* [What to work on]:
Look through the entries that follow and return each line that has the string "Mins".

* [Data shown]:
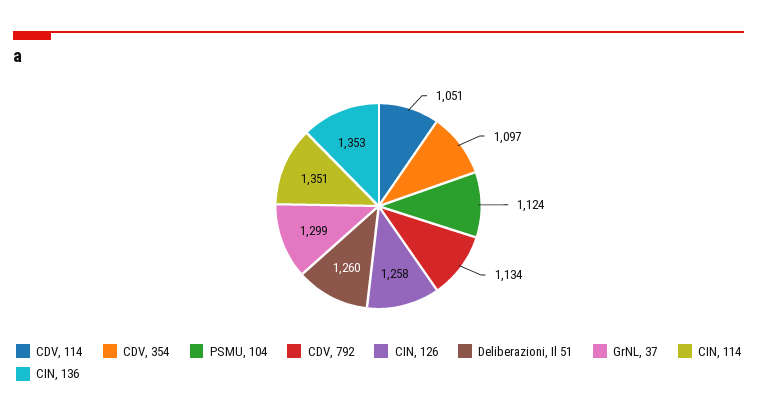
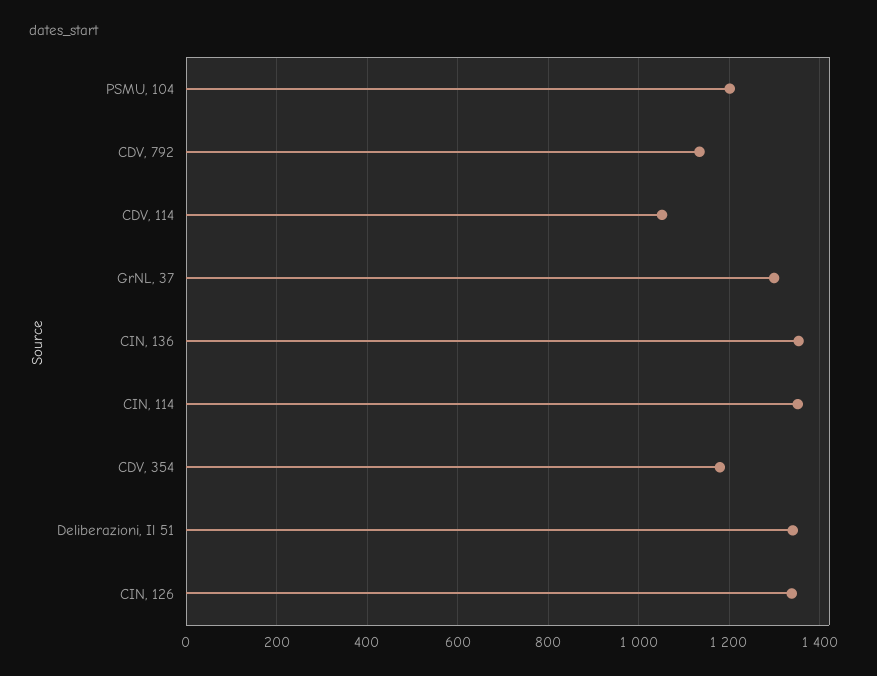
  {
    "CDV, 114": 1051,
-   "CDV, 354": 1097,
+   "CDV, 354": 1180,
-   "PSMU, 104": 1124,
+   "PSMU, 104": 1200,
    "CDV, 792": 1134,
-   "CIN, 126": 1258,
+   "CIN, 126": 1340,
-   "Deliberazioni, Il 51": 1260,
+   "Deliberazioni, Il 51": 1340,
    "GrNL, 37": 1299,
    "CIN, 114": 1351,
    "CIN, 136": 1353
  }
==
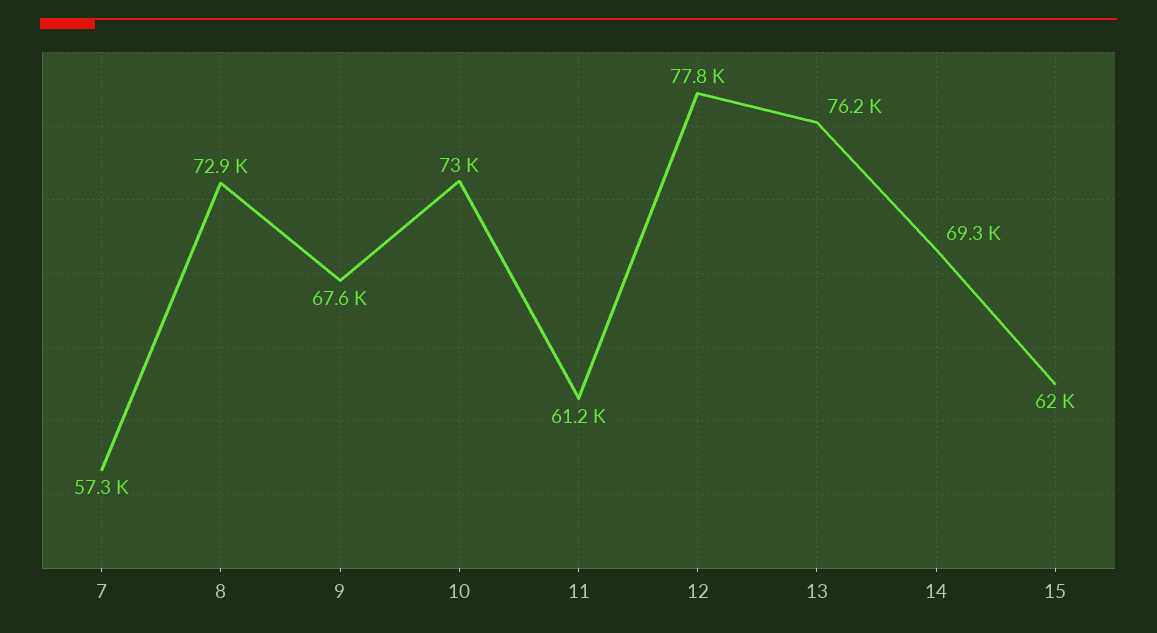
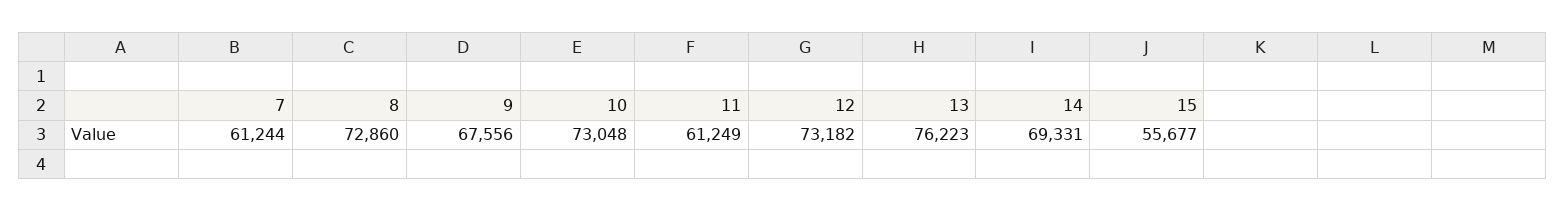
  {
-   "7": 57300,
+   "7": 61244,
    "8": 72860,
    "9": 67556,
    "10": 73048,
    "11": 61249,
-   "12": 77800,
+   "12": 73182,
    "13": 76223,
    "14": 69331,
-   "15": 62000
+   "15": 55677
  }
==
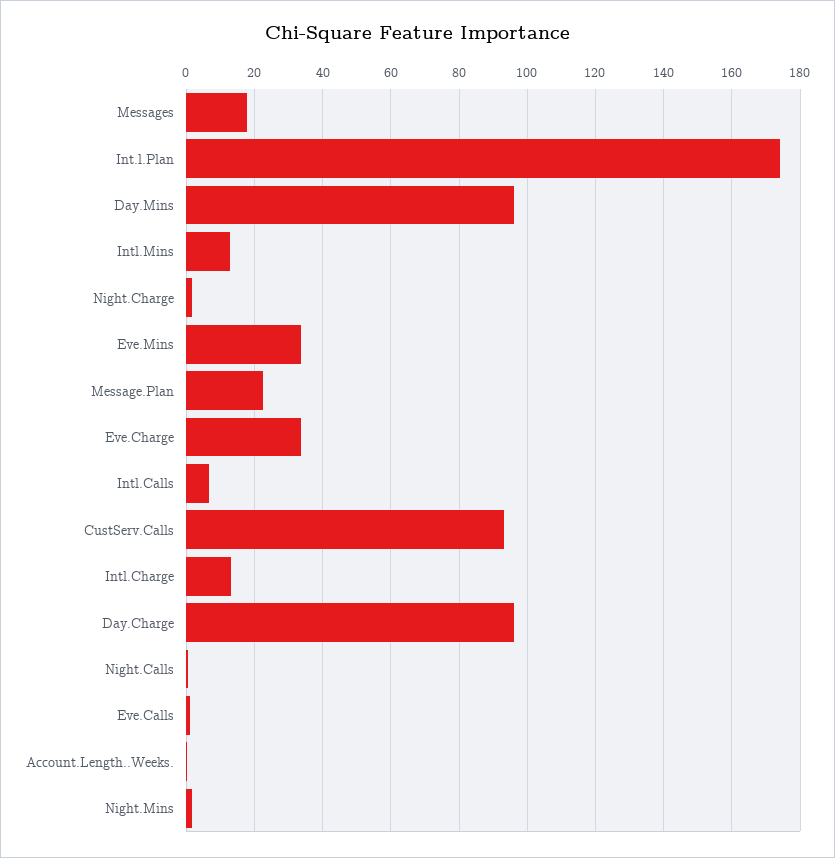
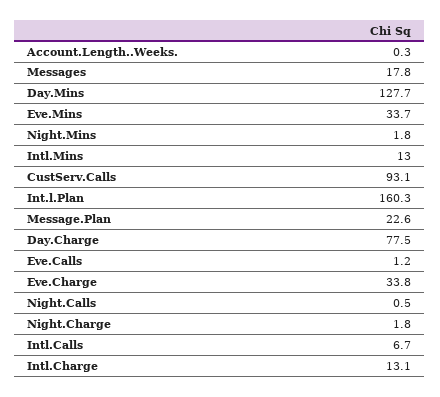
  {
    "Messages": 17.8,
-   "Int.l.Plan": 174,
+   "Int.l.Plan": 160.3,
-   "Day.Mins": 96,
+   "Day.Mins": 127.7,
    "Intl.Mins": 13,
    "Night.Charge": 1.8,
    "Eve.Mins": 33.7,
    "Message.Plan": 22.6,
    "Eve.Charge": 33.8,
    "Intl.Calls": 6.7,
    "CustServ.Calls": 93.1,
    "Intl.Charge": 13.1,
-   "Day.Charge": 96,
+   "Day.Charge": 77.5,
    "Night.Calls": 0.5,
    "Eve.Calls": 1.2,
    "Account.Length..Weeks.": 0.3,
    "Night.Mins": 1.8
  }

* [Answer to this exercise]:
-   "Day.Mins": 96,
+   "Day.Mins": 127.7,
    "Intl.Mins": 13,
    "Eve.Mins": 33.7,
    "Night.Mins": 1.8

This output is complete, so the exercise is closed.